Contour labeling items:
┏━━

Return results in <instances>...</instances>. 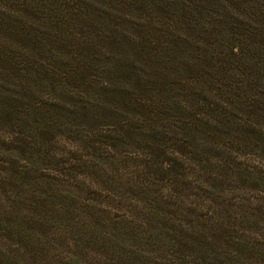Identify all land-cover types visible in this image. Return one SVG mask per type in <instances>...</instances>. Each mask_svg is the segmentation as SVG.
<instances>
[{
    "label": "rangeland",
    "instance_id": "obj_1",
    "mask_svg": "<svg viewBox=\"0 0 264 264\" xmlns=\"http://www.w3.org/2000/svg\"><path fill=\"white\" fill-rule=\"evenodd\" d=\"M0 264H264V0H0Z\"/></svg>",
    "mask_w": 264,
    "mask_h": 264
},
{
    "label": "trees",
    "instance_id": "obj_2",
    "mask_svg": "<svg viewBox=\"0 0 264 264\" xmlns=\"http://www.w3.org/2000/svg\"><path fill=\"white\" fill-rule=\"evenodd\" d=\"M140 118H145V115H144V113L143 114H141V116H140ZM150 118V117H149ZM149 120V119H148ZM147 120V121H148ZM150 123H151V121H150ZM151 126V128L155 131V132H157V133H159L155 128H153L152 127V125H150ZM133 128H131V129H127V131H125V130H123L124 132H123V134L124 135H129L131 132V130H132ZM142 134H145V131L144 132H142V133H140V135H142ZM153 136H155V135H153ZM156 136H159V135H156ZM175 141H177L178 143L180 142L181 143V145H180V148H179V151H181L182 152V150H184L185 151V149H187L188 148V143H185V142H183L182 141V139L181 138H179L178 136H176V139H175ZM185 147V148H184ZM158 157H162V155L160 154ZM172 170H173V166H169L167 169H166V171H170V172H172ZM165 174H167L168 172H164ZM204 230H205V232H208V231H211L212 232V234H214V237L216 238V239H221V237H222V231L223 230H220V228L221 227H217L216 229H208V225H205L204 226Z\"/></svg>",
    "mask_w": 264,
    "mask_h": 264
}]
</instances>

┗━━

**Goal**
Which lines of the listing above contain the string "rule"? Select and copy each of them, treating uppercase and lowercase as different.

**Solution to the exercise**
    "mask_svg": "<svg viewBox=\"0 0 264 264\" xmlns=\"http://www.w3.org/2000/svg\"><path fill=\"white\" fill-rule=\"evenodd\" d=\"M0 264H264V0H0Z\"/></svg>",
    "mask_svg": "<svg viewBox=\"0 0 264 264\" xmlns=\"http://www.w3.org/2000/svg\"><path fill=\"white\" fill-rule=\"evenodd\" d=\"M140 118H145V115H144V113L143 114H141V116H140ZM150 118V117H149ZM149 120V119H148ZM147 120V121H148ZM150 123H151V121H150ZM151 126V128L155 131V132H157V133H159L155 128H153L152 127V125H150ZM133 128H131V129H127V131H125V130H123L124 132H123V134L124 135H129L131 132V130H132ZM142 134H145V131L144 132H142V133H140V135H142ZM153 136H155V135H153ZM156 136H159V135H156ZM175 141H177L178 143L180 142L181 143V145H180V148H179V151H181L182 152V150H184L185 151V149H187L188 148V143H185V142H183L182 141V139L181 138H179L178 136H176V139H175ZM185 147V148H184ZM158 157H162V155L160 154ZM172 170H173V166H169L167 169H166V171H170V172H172ZM165 174H167L168 172H164ZM204 230H205V232H208V231H211L212 232V234H214V237L216 238V239H221V237H222V231L223 230H220V228L221 227H217L216 229H208V225H205L204 226Z\"/></svg>",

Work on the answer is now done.